◆ What to work on:
Please repeat the records exactly. The pictures are to be left out.

◆ Items from a dataset:
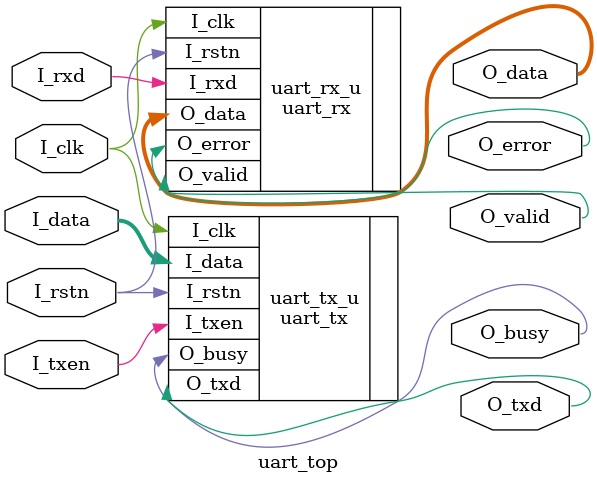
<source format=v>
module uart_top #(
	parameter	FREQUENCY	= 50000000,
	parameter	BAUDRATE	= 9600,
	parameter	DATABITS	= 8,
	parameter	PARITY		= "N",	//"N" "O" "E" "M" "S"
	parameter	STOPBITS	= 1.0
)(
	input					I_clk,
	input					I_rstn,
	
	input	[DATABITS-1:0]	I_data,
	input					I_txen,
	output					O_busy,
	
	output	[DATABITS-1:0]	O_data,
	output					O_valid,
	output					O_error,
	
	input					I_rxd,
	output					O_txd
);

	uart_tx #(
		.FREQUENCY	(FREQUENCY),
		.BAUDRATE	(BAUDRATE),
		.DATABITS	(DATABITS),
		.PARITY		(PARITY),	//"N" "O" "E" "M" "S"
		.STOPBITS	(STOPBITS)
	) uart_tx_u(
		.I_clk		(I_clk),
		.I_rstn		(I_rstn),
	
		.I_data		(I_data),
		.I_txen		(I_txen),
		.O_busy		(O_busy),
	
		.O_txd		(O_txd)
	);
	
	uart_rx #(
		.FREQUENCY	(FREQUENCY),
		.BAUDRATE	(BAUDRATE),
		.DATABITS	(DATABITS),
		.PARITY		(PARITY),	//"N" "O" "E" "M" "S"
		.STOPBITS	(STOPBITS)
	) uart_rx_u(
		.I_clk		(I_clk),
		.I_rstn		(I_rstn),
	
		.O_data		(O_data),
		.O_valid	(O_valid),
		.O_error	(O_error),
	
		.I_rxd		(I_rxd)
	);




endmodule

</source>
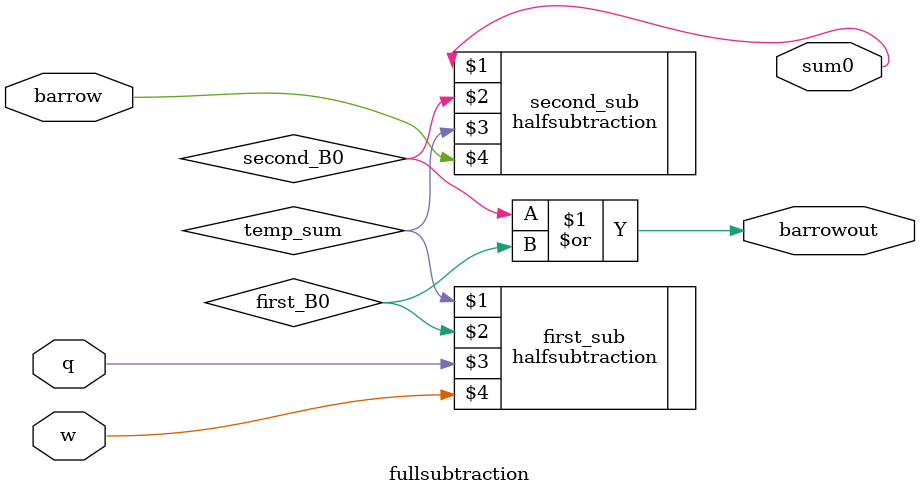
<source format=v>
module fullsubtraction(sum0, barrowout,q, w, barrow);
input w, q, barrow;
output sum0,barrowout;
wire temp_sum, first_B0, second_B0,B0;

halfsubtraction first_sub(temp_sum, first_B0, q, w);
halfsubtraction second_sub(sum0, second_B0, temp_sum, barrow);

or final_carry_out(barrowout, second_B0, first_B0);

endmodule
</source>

◆ Your solution:
<source format=v>
module uart_top #(
	parameter	FREQUENCY	= 50000000,
	parameter	BAUDRATE	= 9600,
	parameter	DATABITS	= 8,
	parameter	PARITY		= "N",	//"N" "O" "E" "M" "S"
	parameter	STOPBITS	= 1.0
)(
	input					I_clk,
	input					I_rstn,
	
	input	[DATABITS-1:0]	I_data,
	input					I_txen,
	output					O_busy,
	
	output	[DATABITS-1:0]	O_data,
	output					O_valid,
	output					O_error,
	
	input					I_rxd,
	output					O_txd
);

	uart_tx #(
		.FREQUENCY	(FREQUENCY),
		.BAUDRATE	(BAUDRATE),
		.DATABITS	(DATABITS),
		.PARITY		(PARITY),	//"N" "O" "E" "M" "S"
		.STOPBITS	(STOPBITS)
	) uart_tx_u(
		.I_clk		(I_clk),
		.I_rstn		(I_rstn),
	
		.I_data		(I_data),
		.I_txen		(I_txen),
		.O_busy		(O_busy),
	
		.O_txd		(O_txd)
	);
	
	uart_rx #(
		.FREQUENCY	(FREQUENCY),
		.BAUDRATE	(BAUDRATE),
		.DATABITS	(DATABITS),
		.PARITY		(PARITY),	//"N" "O" "E" "M" "S"
		.STOPBITS	(STOPBITS)
	) uart_rx_u(
		.I_clk		(I_clk),
		.I_rstn		(I_rstn),
	
		.O_data		(O_data),
		.O_valid	(O_valid),
		.O_error	(O_error),
	
		.I_rxd		(I_rxd)
	);




endmodule

</source>
<source format=v>
module fullsubtraction(sum0, barrowout,q, w, barrow);
input w, q, barrow;
output sum0,barrowout;
wire temp_sum, first_B0, second_B0,B0;

halfsubtraction first_sub(temp_sum, first_B0, q, w);
halfsubtraction second_sub(sum0, second_B0, temp_sum, barrow);

or final_carry_out(barrowout, second_B0, first_B0);

endmodule
</source>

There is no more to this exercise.